As I have mentioned in a previous entry, the genetic structure of human populations has been interpreted as the result of a process of "serial bottlenecks", starting from the major "Out of Africa" bottleneck, and followed by a series of other ones, as humans colonized the world. Bottlenecks reduce genetic diversity, but so does selection, and it is imperative to directly sample genetic diversity of past populations, to see how well they conform with the expectations of the "serial bottlenecks" theory, i.e., whether reduced diversity is due to descent from a few individuals whose progeny transcended the bottleneck, or due to selection, which suppresses genetic variation by removing some alleles from the gene pool.
This paper argues in favor of selection as a mechanism for keeping genetic diversity (and hence effective population size) at low levels. This selection process, is not, however, envisioned as affecting the species as a whole, but rather proceeded in its own way in regional subsets of humans. These groups did not exchange genes randomly with other such groups, but rather according to their degree of cultural similarity.

● Stored records:
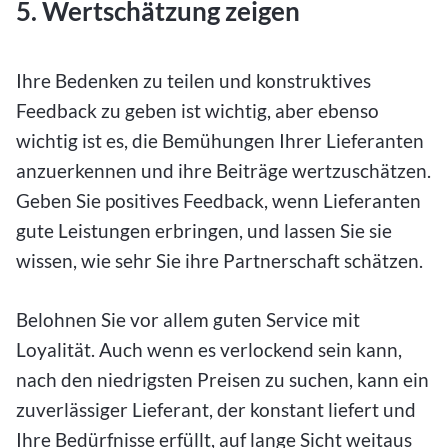
5. Wertschätzung zeigen
Ihre Bedenken zu teilen und konstruktives
Feedback zu geben ist wichtig, aber ebenso
wichtig ist es, die Bemühungen Ihrer Lieferanten
anzuerkennen und ihre Beiträge wertzuschätzen.
Geben Sie positives Feedback, wenn Lieferanten
gute Leistungen erbringen, und lassen Sie sie
wissen, wie sehr Sie ihre Partnerschaft schätzen.
Belohnen Sie vor allem guten Service mit
Loyalität. Auch wenn es verlockend sein kann,
nach den niedrigsten Preisen zu suchen, kann ein
zuverlässiger Lieferant, der konstant liefert und
Ihre Bedürfnisse erfüllt, auf lange Sicht weitaus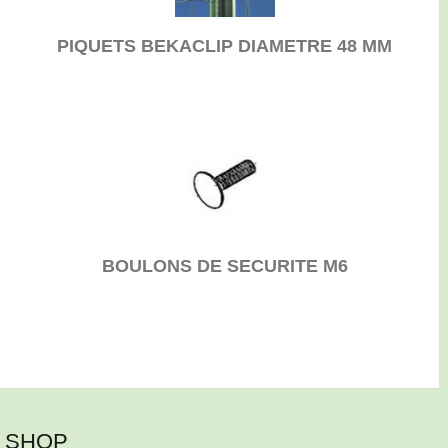
PIQUETS BEKACLIP DIAMETRE 48 MM
BOULONS DE SECURITE M6
SHOP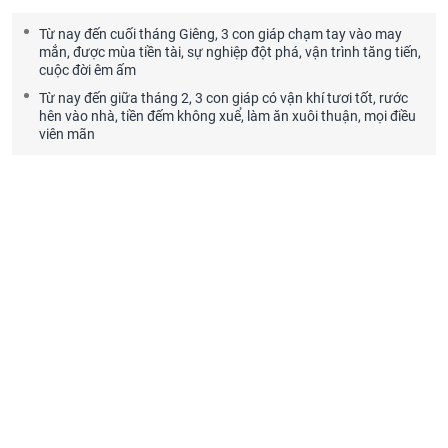
Từ nay đến cuối tháng Giêng, 3 con giáp chạm tay vào may
mắn, được mùa tiền tài, sự nghiệp đột phá, vận trình tăng tiến,
cuộc đời êm ấm
Từ nay đến giữa tháng 2, 3 con giáp có vận khí tươi tốt, rước
hên vào nhà, tiền đếm không xuể, làm ăn xuôi thuận, mọi điều
viên mãn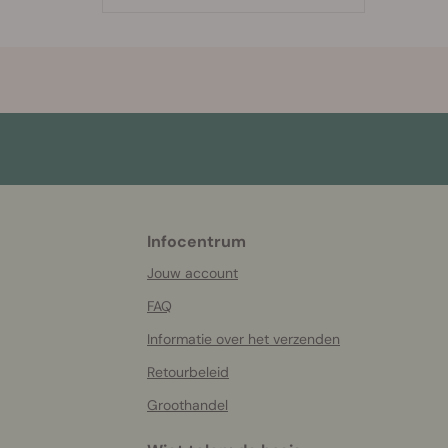
Infocentrum
More
helpful
Jouw account
info
FAQ
Informatie over het verzenden
Retourbeleid
Groothandel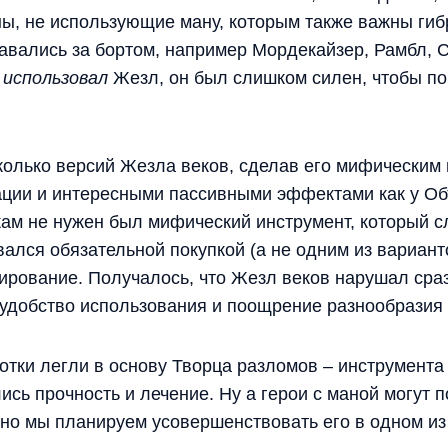
ны, не использующие ману, которым также важны гиб
ставались за бортом, например Мордекайзер, Рамбл, 
е
использовал
Жезл, он был слишком силен, чтобы пок
олько версий Жезла веков, сделав его мифическим 
ции и интересными пассивными эффектами как у О
ам не нужен был мифический инструмент, который с
вался обязательной покупкой (а не одним из вариант
рование. Получалось, что Жезл веков нарушал сра
удобство использования и поощрение разнообразия 
отки легли в основу Творца разломов – инструмента
сь прочность и лечение. Ну а герои с маной могут 
, но мы планируем усовершенствовать его в одном и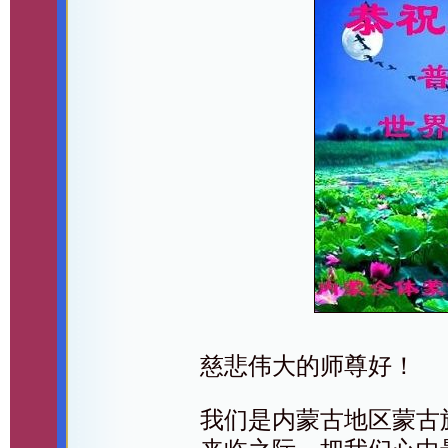
慈悲伟大的师尊好！
我们是内蒙古地区蒙古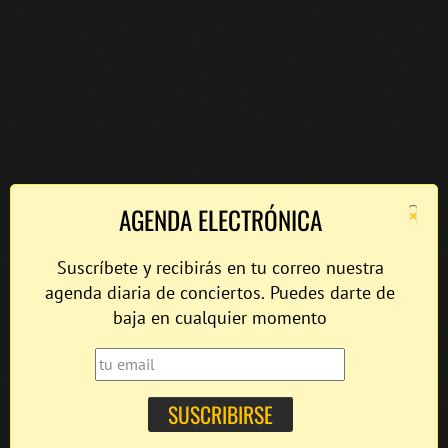
×
AGENDA ELECTRÓNICA
Suscríbete y recibirás en tu correo nuestra
agenda diaria de conciertos. Puedes darte de
baja en cualquier momento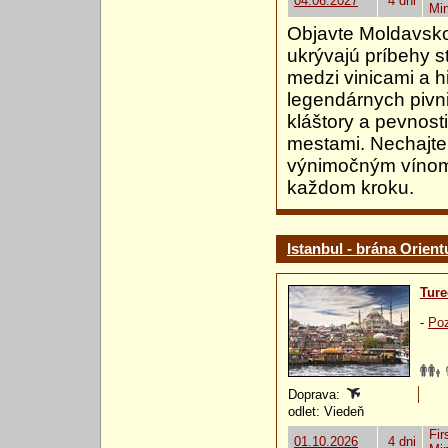
04.06.2027
4 dni
Mi
Objavte Moldavsko,
ukrývajú príbehy s
medzi vinicami a h
legendárnych pivni
kláštory a pevnos
mestami. Nechajte 
výnimočným vínom 
každom kroku.
Istanbul - brána Orient
Ture
-
Poz
Doprava:
odlet: Viedeň
Fir
01.10.2026
4 dni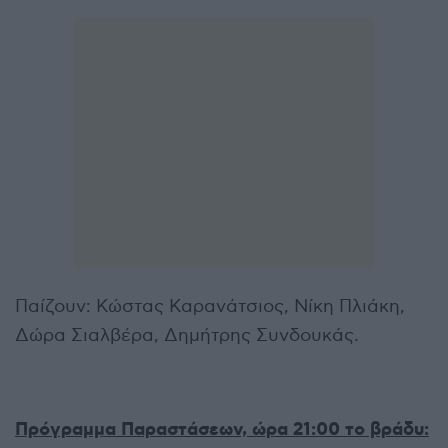
Παίζουν: Κώστας Καρανάτσιος, Νίκη Πλιάκη,
Δώρα Σιαλβέρα, Δημήτρης Συνδουκάς.
Πρόγραμμα Παραστάσεων, ώρα 21:00 το βράδυ: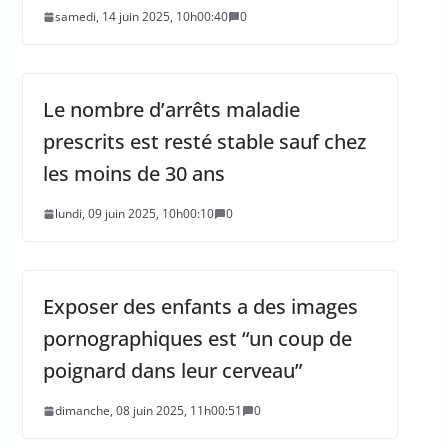
samedi, 14 juin 2025, 10h00:40
0
Le nombre d’arrêts maladie
prescrits est resté stable sauf chez
les moins de 30 ans
lundi, 09 juin 2025, 10h00:10
0
Exposer des enfants a des images
pornographiques est “un coup de
poignard dans leur cerveau”
dimanche, 08 juin 2025, 11h00:51
0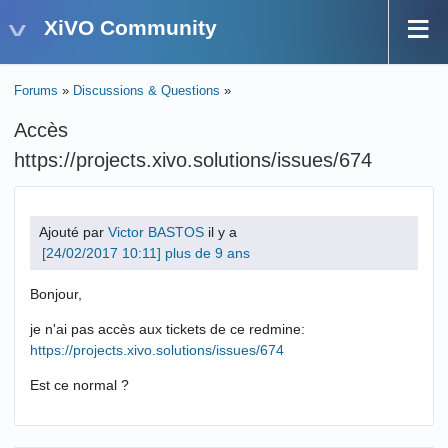
XiVO Community
Forums
»
Discussions & Questions
»
Accès
https://projects.xivo.solutions/issues/674
Ajouté par
Victor BASTOS
il y a
plus de 9 ans
Bonjour,
je n'ai pas accès aux tickets de ce redmine:
https://projects.xivo.solutions/issues/674
Est ce normal ?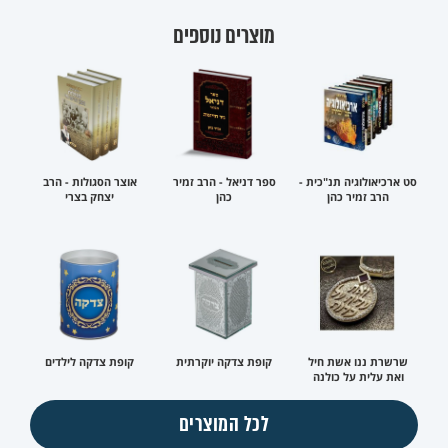
מוצרים נוספים
סט ארכיאולוגיה תנ"כית -
ספר דניאל - הרב זמיר
אוצר הסגולות - הרב
הרב זמיר כהן
כהן
יצחק בצרי
שרשרת ננו אשת חיל
קופת צדקה יוקרתית
קופת צדקה לילדים
ואת עלית על כולנה
לכל המוצרים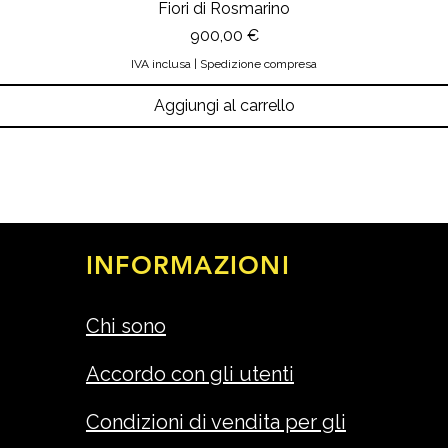
Fiori di Rosmarino
Prezzo
900,00 €
IVA inclusa
|
Spedizione compresa
Aggiungi al carrello
INFORMAZIONI
Chi sono
Accordo con gli utenti
Condizioni di vendita per gli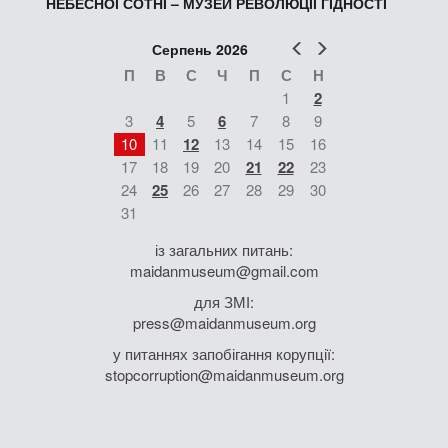
НЕБЕСНОЇ СОТНІ – МУЗЕЙ РЕВОЛЮЦІЇ ГІДНОСТІ
Попер
Наст
Серпень 2026
П
В
С
Ч
П
С
Н
1
2
3
4
5
6
7
8
9
10
11
12
13
14
15
16
17
18
19
20
21
22
23
24
25
26
27
28
29
30
31
із загальних питань:
maidanmuseum@gmail.com
для ЗМІ:
press@maidanmuseum.org
у питаннях запобігання корупції:
stopcorruption@maidanmuseum.org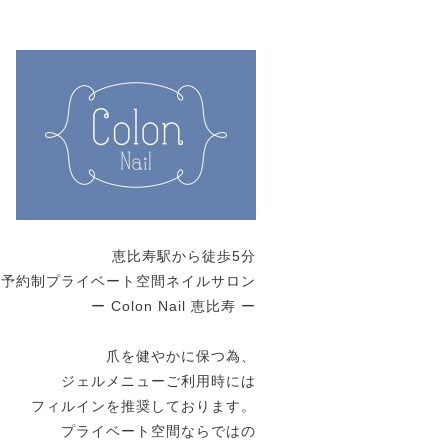
恵比寿駅から徒歩5分
全予約制プライベート空間ネイルサロン
ー Colon Nail 恵比寿 ー
爪を健やかに保つ為、
ジェルメニューご利用時には
フィルインを推奨しております。
プライベート空間ならではの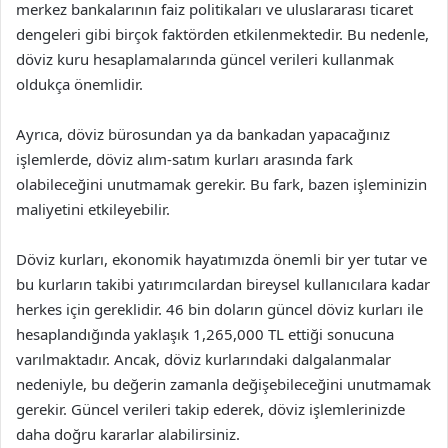
merkez bankalarının faiz politikaları ve uluslararası ticaret
dengeleri gibi birçok faktörden etkilenmektedir. Bu nedenle,
döviz kuru hesaplamalarında güncel verileri kullanmak
oldukça önemlidir.
Ayrıca, döviz bürosundan ya da bankadan yapacağınız
işlemlerde, döviz alım-satım kurları arasında fark
olabileceğini unutmamak gerekir. Bu fark, bazen işleminizin
maliyetini etkileyebilir.
Döviz kurları, ekonomik hayatımızda önemli bir yer tutar ve
bu kurların takibi yatırımcılardan bireysel kullanıcılara kadar
herkes için gereklidir. 46 bin doların güncel döviz kurları ile
hesaplandığında yaklaşık 1,265,000 TL ettiği sonucuna
varılmaktadır. Ancak, döviz kurlarındaki dalgalanmalar
nedeniyle, bu değerin zamanla değişebileceğini unutmamak
gerekir. Güncel verileri takip ederek, döviz işlemlerinizde
daha doğru kararlar alabilirsiniz.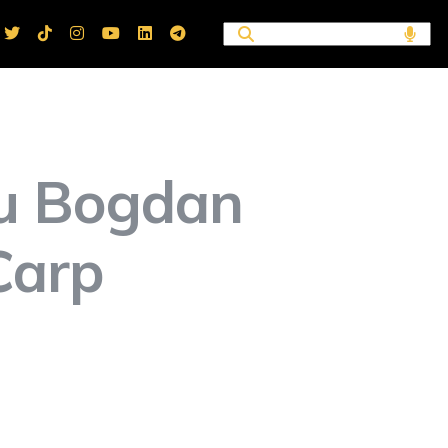
cu Bogdan
Carp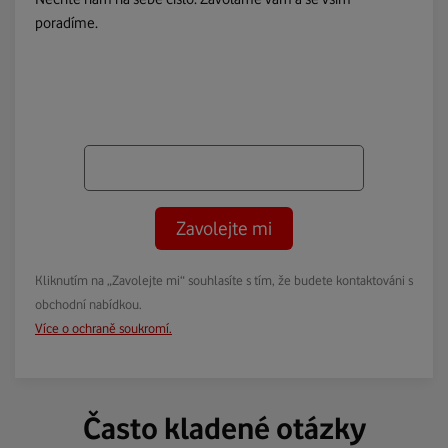
poradíme.
Zavolejte mi
Kliknutím na „Zavolejte mi“ souhlasíte s tím, že budete kontaktováni s
obchodní nabídkou.
Více o ochraně soukromí.
Často kladené otázky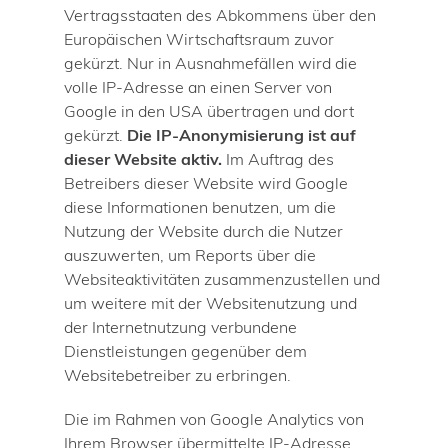
Vertragsstaaten des Abkommens über den
Europäischen Wirtschaftsraum zuvor
gekürzt. Nur in Ausnahmefällen wird die
volle IP-Adresse an einen Server von
Google in den USA übertragen und dort
gekürzt.
Die IP-Anonymisierung ist auf
dieser Website aktiv.
Im Auftrag des
Betreibers dieser Website wird Google
diese Informationen benutzen, um die
Nutzung der Website durch die Nutzer
auszuwerten, um Reports über die
Websiteaktivitäten zusammenzustellen und
um weitere mit der Websitenutzung und
der Internetnutzung verbundene
Dienstleistungen gegenüber dem
Websitebetreiber zu erbringen.
Die im Rahmen von Google Analytics von
Ihrem Browser übermittelte IP-Adresse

● AIM OF THE EXERCISE: Print everything in the passage on human genetic diversity from "This paper argues" down to "of cultural similarity.".

● EXERCISE SOLUTION:
This paper argues in favor of selection as a mechanism for keeping genetic diversity (and hence effective population size) at low levels. This selection process, is not, however, envisioned as affecting the species as a whole, but rather proceeded in its own way in regional subsets of humans. These groups did not exchange genes randomly with other such groups, but rather according to their degree of cultural similarity.